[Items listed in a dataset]
____________
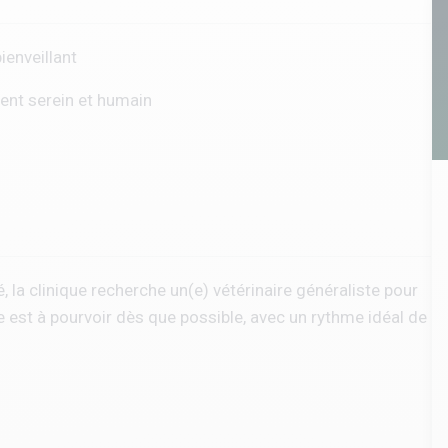
ienveillant
ent serein et humain
la clinique recherche un(e) vétérinaire généraliste pour
 est à pourvoir dès que possible, avec un rythme idéal de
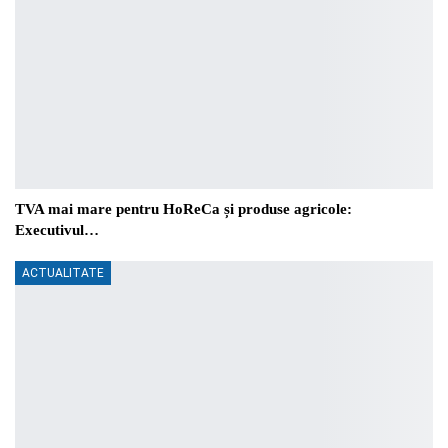
TVA mai mare pentru HoReCa și produse agricole:
Executivul…
ACTUALITATE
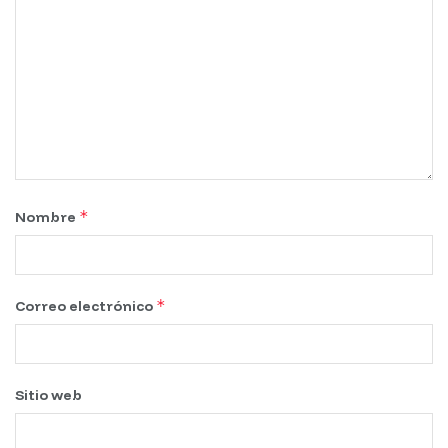
*
Nombre
*
Correo electrónico
Sitio web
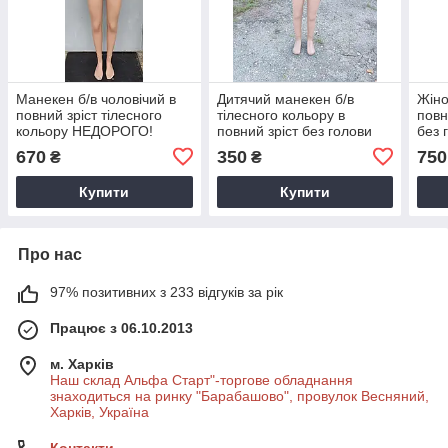
Манекен б/в чоловічий в
Дитячий манекен б/в
Жіно
повний зріст тілесного
тілесного кольору в
повн
кольору НЕДОРОГО!
повний зріст без голови
без 
НЕДОРОГО
коль
670
350
750
₴
₴
Купити
Купити
Про нас
97% позитивних з 233 відгуків за рік
Працює з 06.10.2013
м. Харків
Наш склад Альфа Старт"-торгове обладнання
знаходиться на ринку "Барабашово", провулок Весняний,
Харків, Україна
Контакти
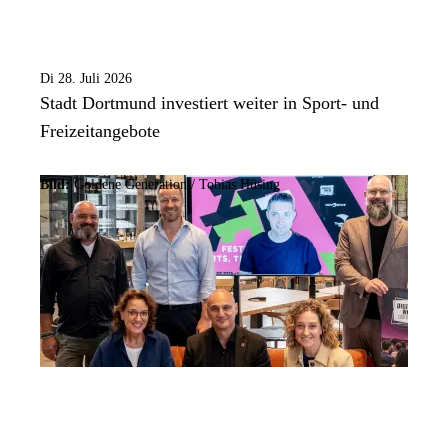
Di 28. Juli 2026
Stadt Dortmund investiert weiter in Sport- und
Freizeitangebote
Bild:
Goldene Generation / Tobias Hüsing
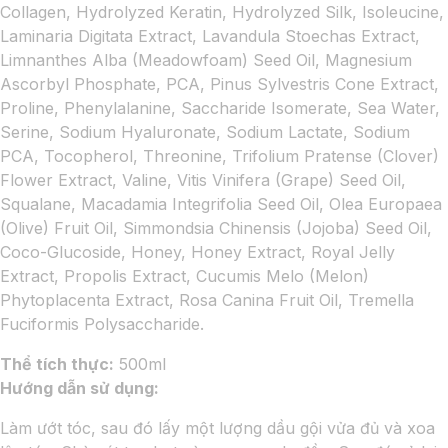
Collagen, Hydrolyzed Keratin, Hydrolyzed Silk, Isoleucine,
Laminaria Digitata Extract, Lavandula Stoechas Extract,
Limnanthes Alba (Meadowfoam) Seed Oil, Magnesium
Ascorbyl Phosphate, PCA, Pinus Sylvestris Cone Extract,
Proline, Phenylalanine, Saccharide Isomerate, Sea Water,
Serine, Sodium Hyaluronate, Sodium Lactate, Sodium
PCA, Tocopherol, Threonine, Trifolium Pratense (Clover)
Flower Extract, Valine, Vitis Vinifera (Grape) Seed Oil,
Squalane, Macadamia Integrifolia Seed Oil, Olea Europaea
(Olive) Fruit Oil, Simmondsia Chinensis (Jojoba) Seed Oil,
Coco-Glucoside, Honey, Honey Extract, Royal Jelly
Extract, Propolis Extract, Cucumis Melo (Melon)
Phytoplacenta Extract, Rosa Canina Fruit Oil, Tremella
Fuciformis Polysaccharide.
Thể tích thực:
500ml
Hướng dẫn sử dụng:
Làm ướt tóc, sau đó lấy một lượng dầu gội vửa đủ và xoa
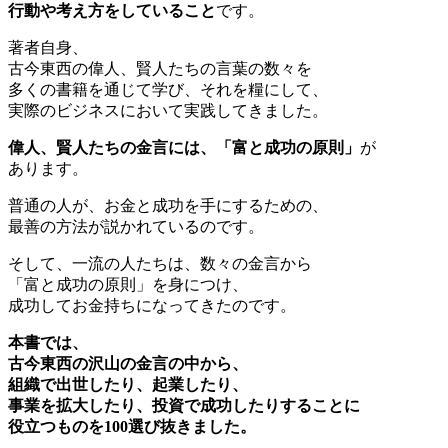
行動や考え方をしていること
です。
著者自身、
古今東西の偉人、賢人たちの言葉の数々を
多くの書籍を通じて学び、それを糧にして、
実際のビジネスにおいて実践してきました。
偉人、賢人たちの金言には、「富と成功の原則」
が
あります。
普通の人が、お金と成功を手にするための、
最善の方法が説かれているのです。
そして、一流の人たちは、数々の金言から
「富と成功の原則」を身につけ、
成功してお金持ちになってきたのです。
本書では、
古今東西の沢山の金言の中から、
組織で出世したり、起業したり、
事業を拡大したり、投資で成功したりすることに
役立つものを100選び抜きました。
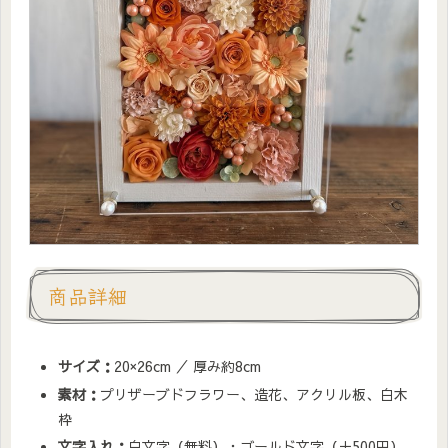
商品詳細
サイズ：
20×26cm ／ 厚み約8cm
素材：
プリザーブドフラワー、造花、アクリル板、白木
枠
文字入れ：
白文字（無料）・ゴールド文字（＋500円）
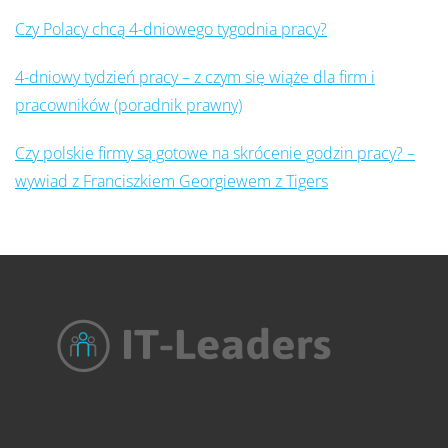
Czy Polacy chcą 4-dniowego tygodnia pracy?
4-dniowy tydzień pracy – z czym się wiąże dla firm i
pracowników (poradnik prawny)
Czy polskie firmy są gotowe na skrócenie godzin pracy? –
wywiad z Franciszkiem Georgiewem z Tigers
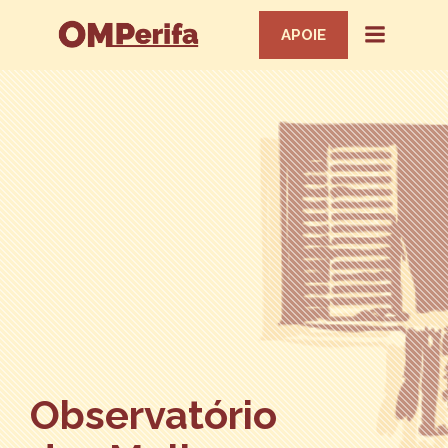
APOIE
Observatório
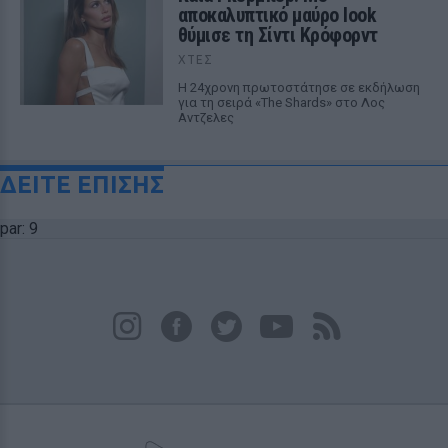
αποκαλυπτικό μαύρο look
θύμισε τη Σίντι Κρόφορντ
ΧΤΕΣ
Η 24χρονη πρωτοστάτησε σε εκδήλωση
για τη σειρά «The Shards» στο Λος
Αντζελες
ΔΕΙΤΕ ΕΠΙΣΗΣ
par: 9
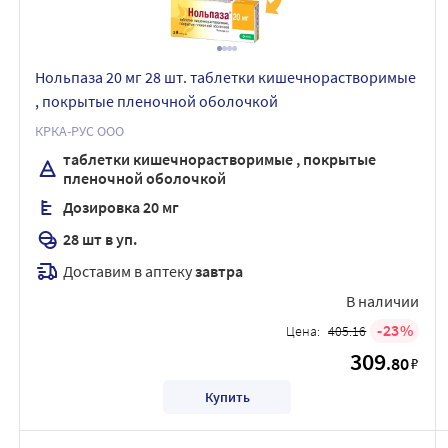
Нольпаза 20 мг 28 шт. таблетки кишечнорастворимые
, покрытые пленочной оболочкой
КРКА-РУС ООО
таблетки кишечнорастворимые , покрытые
пленочной оболочкой
Дозировка 20 мг
28 шт в уп.
Доставим в аптеку
завтра
В наличии
23
Цена:
405.16
309
.80
₽
Купить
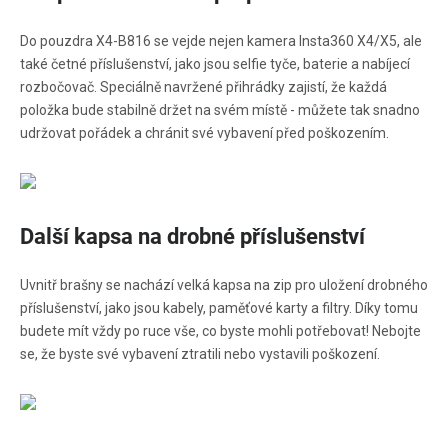
Do pouzdra X4-B816 se vejde nejen kamera Insta360 X4/X5, ale
také četné příslušenství, jako jsou selfie tyče, baterie a nabíjecí
rozbočovač. Speciálně navržené přihrádky zajistí, že každá
položka bude stabilně držet na svém místě - můžete tak snadno
udržovat pořádek a chránit své vybavení před poškozením.
Další kapsa na drobné příslušenství
Uvnitř brašny se nachází velká kapsa na zip pro uložení drobného
příslušenství, jako jsou kabely, paměťové karty a filtry. Díky tomu
budete mít vždy po ruce vše, co byste mohli potřebovat! Nebojte
se, že byste své vybavení ztratili nebo vystavili poškození.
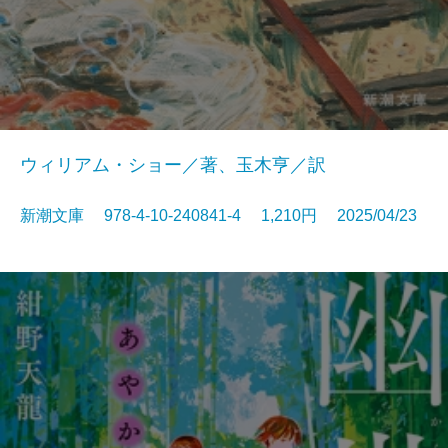
ウィリアム・ショー／著、玉木亨／訳
新潮文庫 978-4-10-240841-4 1,210円 2025/04/23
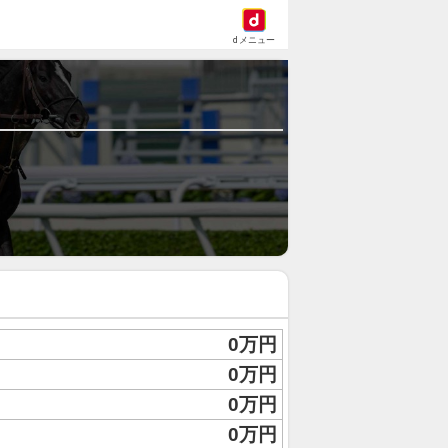
dメニュー
0万円
0万円
0万円
0万円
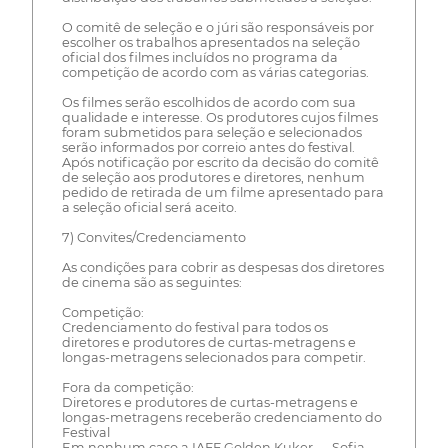
O comitê de seleção e o júri são responsáveis por
escolher os trabalhos apresentados na seleção
oficial dos filmes incluídos no programa da
competição de acordo com as várias categorias.
Os filmes serão escolhidos de acordo com sua
qualidade e interesse. Os produtores cujos filmes
foram submetidos para seleção e selecionados
serão informados por correio antes do festival.
Após notificação por escrito da decisão do comitê
de seleção aos produtores e diretores, nenhum
pedido de retirada de um filme apresentado para
a seleção oficial será aceito.
7) Convites/Credenciamento
As condições para cobrir as despesas dos diretores
de cinema são as seguintes:
Competição:
Credenciamento do festival para todos os
diretores e produtores de curtas-metragens e
longas-metragens selecionados para competir.
Fora da competição:
Diretores e produtores de curtas-metragens e
longas-metragens receberão credenciamento do
Festival
Em nenhum caso a IAFF Golden Kuker — Sofia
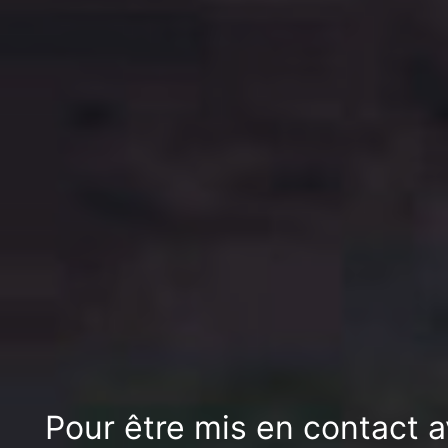
Pour être mis en contact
____________
● Task directions:
Transcribe the records verbatim, excluding pictures.

● Solution for this task:
ienveillant
ent serein et humain
la clinique recherche un(e) vétérinaire généraliste pour
 est à pourvoir dès que possible, avec un rythme idéal de
TVA mai mare pentru HoReCa și produse agricole:
Executivul…
ACTUALITATE
*
Nombre
*
Correo electrónico
Sitio web
Манекен б/в чоловічий в
Дитячий манекен б/в
Жіно
повний зріст тілесного
тілесного кольору в
повн
кольору НЕДОРОГО!
повний зріст без голови
без 
НЕДОРОГО
коль
670
350
750
₴
₴
Купити
Купити
Про нас
97% позитивних з 233 відгуків за рік
Працює з 06.10.2013
м. Харків
Наш склад Альфа Старт"-торгове обладнання
знаходиться на ринку "Барабашово", провулок Весняний,
Харків, Україна
Контакти
Di 28. Juli 2026
Stadt Dortmund investiert weiter in Sport- und
Freizeitangebote
Bild:
Goldene Generation / Tobias Hüsing
Collagen, Hydrolyzed Keratin, Hydrolyzed Silk, Isoleucine,
Laminaria Digitata Extract, Lavandula Stoechas Extract,
Limnanthes Alba (Meadowfoam) Seed Oil, Magnesium
Ascorbyl Phosphate, PCA, Pinus Sylvestris Cone Extract,
Proline, Phenylalanine, Saccharide Isomerate, Sea Water,
Serine, Sodium Hyaluronate, Sodium Lactate, Sodium
PCA, Tocopherol, Threonine, Trifolium Pratense (Clover)
Flower Extract, Valine, Vitis Vinifera (Grape) Seed Oil,
Squalane, Macadamia Integrifolia Seed Oil, Olea Europaea
(Olive) Fruit Oil, Simmondsia Chinensis (Jojoba) Seed Oil,
Coco-Glucoside, Honey, Honey Extract, Royal Jelly
Extract, Propolis Extract, Cucumis Melo (Melon)
Phytoplacenta Extract, Rosa Canina Fruit Oil, Tremella
Fuciformis Polysaccharide.
Thể tích thực:
500ml
Hướng dẫn sử dụng:
Làm ướt tóc, sau đó lấy một lượng dầu gội vửa đủ và xoa
行動や考え方をしていること
です。
著者自身、
古今東西の偉人、賢人たちの言葉の数々を
多くの書籍を通じて学び、それを糧にして、
実際のビジネスにおいて実践してきました。
偉人、賢人たちの金言には、「富と成功の原則」
が
あります。
普通の人が、お金と成功を手にするための、
最善の方法が説かれているのです。
そして、一流の人たちは、数々の金言から
「富と成功の原則」を身につけ、
成功してお金持ちになってきたのです。
本書では、
古今東西の沢山の金言の中から、
組織で出世したり、起業したり、
事業を拡大したり、投資で成功したりすることに
役立つものを100選び抜きました。
商品詳細
サイズ：
20×26cm ／ 厚み約8cm
素材：
プリザーブドフラワー、造花、アクリル板、白木
枠
文字入れ：
白文字（無料）・ゴールド文字（＋500円）
Czy Polacy chcą 4-dniowego tygodnia pracy?
4-dniowy tydzień pracy – z czym się wiąże dla firm i
pracowników (poradnik prawny)
Czy polskie firmy są gotowe na skrócenie godzin pracy? –
wywiad z Franciszkiem Georgiewem z Tigers
APOIE
Observatório
αποκαλυπτικό μαύρο look
θύμισε τη Σίντι Κρόφορντ
ΧΤΕΣ
Η 24χρονη πρωτοστάτησε σε εκδήλωση
για τη σειρά «The Shards» στο Λος
Αντζελες
ΔΕΙΤΕ ΕΠΙΣΗΣ
par: 9
Нольпаза 20 мг 28 шт. таблетки кишечнорастворимые
, покрытые пленочной оболочкой
КРКА-РУС ООО
таблетки кишечнорастворимые , покрытые
пленочной оболочкой
Дозировка 20 мг
28 шт в уп.
Доставим в аптеку
завтра
В наличии
23
Цена:
405.16
309
.80
₽
Купить
Do pouzdra X4-B816 se vejde nejen kamera Insta360 X4/X5, ale
také četné příslušenství, jako jsou selfie tyče, baterie a nabíjecí
rozbočovač. Speciálně navržené přihrádky zajistí, že každá
položka bude stabilně držet na svém místě - můžete tak snadno
udržovat pořádek a chránit své vybavení před poškozením.
Další kapsa na drobné příslušenství
Uvnitř brašny se nachází velká kapsa na zip pro uložení drobného
příslušenství, jako jsou kabely, paměťové karty a filtry. Díky tomu
budete mít vždy po ruce vše, co byste mohli potřebovat! Nebojte
se, že byste své vybavení ztratili nebo vystavili poškození.
ウィリアム・ショー／著、玉木亨／訳
新潮文庫 978-4-10-240841-4 1,210円 2025/04/23
dメニュー
0万円
0万円
0万円
0万円
O comitê de seleção e o júri são responsáveis por
escolher os trabalhos apresentados na seleção
oficial dos filmes incluídos no programa da
competição de acordo com as várias categorias.
Os filmes serão escolhidos de acordo com sua
qualidade e interesse. Os produtores cujos filmes
foram submetidos para seleção e selecionados
serão informados por correio antes do festival.
Após notificação por escrito da decisão do comitê
de seleção aos produtores e diretores, nenhum
pedido de retirada de um filme apresentado para
a seleção oficial será aceito.
7) Convites/Credenciamento
As condições para cobrir as despesas dos diretores
de cinema são as seguintes:
Competição:
Credenciamento do festival para todos os
diretores e produtores de curtas-metragens e
longas-metragens selecionados para competir.
Fora da competição:
Diretores e produtores de curtas-metragens e
longas-metragens receberão credenciamento do
Festival
Em nenhum caso a IAFF Golden Kuker — Sofia
Pour être mis en contact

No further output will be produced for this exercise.